We took Jill to the ophthalmologist today before driving up, Bloor said. He put away the chalk. Apparently she has myodesopsia. Floaters.

No, I’m haunted by the ghost of a gnat, Jill said, and she picked a place in the air with her finger.

It’s not something you’d normally see in a young person. Koojee.

Goddamn sorry to hear that.

A scented candle burned low on the dinner table. Lewis sat across from the girl, drinking a glass of merlot and squinting often at her in the poor light. The girl held her scarred face by her palms, her thin elbows at either side of a plate untouched. Her father sat at the head of the table and showed them both in alternate a slow winecolored smile. His hands lay chalked white and forgotten on the arms of his chair.

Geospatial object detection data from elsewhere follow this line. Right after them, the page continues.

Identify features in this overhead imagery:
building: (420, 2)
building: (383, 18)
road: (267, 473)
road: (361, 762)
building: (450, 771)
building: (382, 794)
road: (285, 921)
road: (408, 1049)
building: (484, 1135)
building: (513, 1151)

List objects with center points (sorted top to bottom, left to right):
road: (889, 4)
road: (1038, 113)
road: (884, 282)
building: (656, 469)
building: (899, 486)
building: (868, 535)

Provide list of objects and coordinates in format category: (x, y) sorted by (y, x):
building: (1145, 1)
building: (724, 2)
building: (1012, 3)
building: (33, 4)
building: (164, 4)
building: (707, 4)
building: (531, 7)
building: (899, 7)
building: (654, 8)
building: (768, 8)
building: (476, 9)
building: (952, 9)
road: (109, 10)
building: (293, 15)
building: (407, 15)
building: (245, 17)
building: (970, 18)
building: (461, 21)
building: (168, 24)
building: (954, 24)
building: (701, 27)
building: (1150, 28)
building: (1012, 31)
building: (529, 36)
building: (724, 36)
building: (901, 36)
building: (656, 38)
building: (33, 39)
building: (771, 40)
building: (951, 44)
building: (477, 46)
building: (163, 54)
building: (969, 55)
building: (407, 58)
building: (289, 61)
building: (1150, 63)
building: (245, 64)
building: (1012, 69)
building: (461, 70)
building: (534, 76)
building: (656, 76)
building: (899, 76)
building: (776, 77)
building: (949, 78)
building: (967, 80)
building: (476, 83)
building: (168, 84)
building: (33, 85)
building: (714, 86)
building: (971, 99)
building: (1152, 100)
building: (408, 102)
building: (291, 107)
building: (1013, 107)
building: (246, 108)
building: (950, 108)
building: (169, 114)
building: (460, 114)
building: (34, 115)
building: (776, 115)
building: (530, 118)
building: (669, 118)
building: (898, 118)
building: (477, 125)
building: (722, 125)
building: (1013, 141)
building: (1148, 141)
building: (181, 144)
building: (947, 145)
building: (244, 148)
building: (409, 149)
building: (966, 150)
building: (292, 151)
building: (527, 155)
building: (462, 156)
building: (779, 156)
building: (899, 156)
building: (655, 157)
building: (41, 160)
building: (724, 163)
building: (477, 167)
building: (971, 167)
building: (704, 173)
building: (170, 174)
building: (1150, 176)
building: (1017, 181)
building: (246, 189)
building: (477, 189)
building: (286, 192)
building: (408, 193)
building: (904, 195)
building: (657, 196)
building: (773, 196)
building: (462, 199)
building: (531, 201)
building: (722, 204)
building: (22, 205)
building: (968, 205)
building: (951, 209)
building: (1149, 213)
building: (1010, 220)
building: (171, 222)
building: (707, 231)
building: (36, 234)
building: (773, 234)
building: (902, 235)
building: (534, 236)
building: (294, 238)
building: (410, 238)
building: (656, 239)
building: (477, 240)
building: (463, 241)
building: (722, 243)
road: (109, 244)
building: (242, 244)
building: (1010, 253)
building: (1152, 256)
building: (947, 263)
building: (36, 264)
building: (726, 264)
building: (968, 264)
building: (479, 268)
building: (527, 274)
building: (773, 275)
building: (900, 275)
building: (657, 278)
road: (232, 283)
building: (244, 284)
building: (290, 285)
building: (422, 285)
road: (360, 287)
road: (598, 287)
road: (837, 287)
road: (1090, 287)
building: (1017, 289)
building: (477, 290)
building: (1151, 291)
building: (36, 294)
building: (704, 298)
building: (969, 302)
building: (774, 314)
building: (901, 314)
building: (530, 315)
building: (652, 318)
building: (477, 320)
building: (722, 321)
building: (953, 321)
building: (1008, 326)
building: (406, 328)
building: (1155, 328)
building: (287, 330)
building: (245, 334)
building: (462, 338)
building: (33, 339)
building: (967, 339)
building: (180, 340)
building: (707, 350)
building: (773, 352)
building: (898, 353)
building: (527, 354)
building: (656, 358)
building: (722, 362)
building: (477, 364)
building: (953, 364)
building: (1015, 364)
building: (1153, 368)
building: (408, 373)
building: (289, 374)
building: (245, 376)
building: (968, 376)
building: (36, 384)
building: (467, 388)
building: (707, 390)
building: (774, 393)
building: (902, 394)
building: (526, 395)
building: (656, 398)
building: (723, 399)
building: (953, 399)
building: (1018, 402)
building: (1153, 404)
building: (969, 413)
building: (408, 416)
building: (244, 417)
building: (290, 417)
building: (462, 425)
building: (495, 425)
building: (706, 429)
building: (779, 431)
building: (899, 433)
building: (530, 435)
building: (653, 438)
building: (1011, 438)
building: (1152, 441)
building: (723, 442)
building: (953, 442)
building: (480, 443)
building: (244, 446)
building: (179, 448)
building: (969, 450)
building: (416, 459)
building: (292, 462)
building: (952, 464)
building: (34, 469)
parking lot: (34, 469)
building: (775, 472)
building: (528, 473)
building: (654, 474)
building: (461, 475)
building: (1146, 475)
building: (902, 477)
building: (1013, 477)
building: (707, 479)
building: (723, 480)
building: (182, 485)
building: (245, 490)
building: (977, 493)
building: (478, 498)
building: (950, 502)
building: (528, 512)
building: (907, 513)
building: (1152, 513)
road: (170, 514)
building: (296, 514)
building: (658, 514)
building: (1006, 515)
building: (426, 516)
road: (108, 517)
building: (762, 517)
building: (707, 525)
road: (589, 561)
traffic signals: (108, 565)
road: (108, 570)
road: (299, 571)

Lewis looked beyond him to the fetid homunculus now leaned in the opposite corner like an alleyway drunk. It gazed mindlessly back at her. You guys got any special plans while you’re up here? she said.

No, Jill said.

Bloor stood and emptied a bottle of merlot to the brim of a glass. He set the glass before the girl. In most countries it’s legal to drink at her age, he said.

Jill took up the glass and gulped it down. You’re drunk and you want us drunk to keep your ego company, she said.

Bloor laughed and shook his head and told them to go out back to the hot tub and get to know each other while he cleaned up. He curtsied to them and the homunculus and left to the kitchen.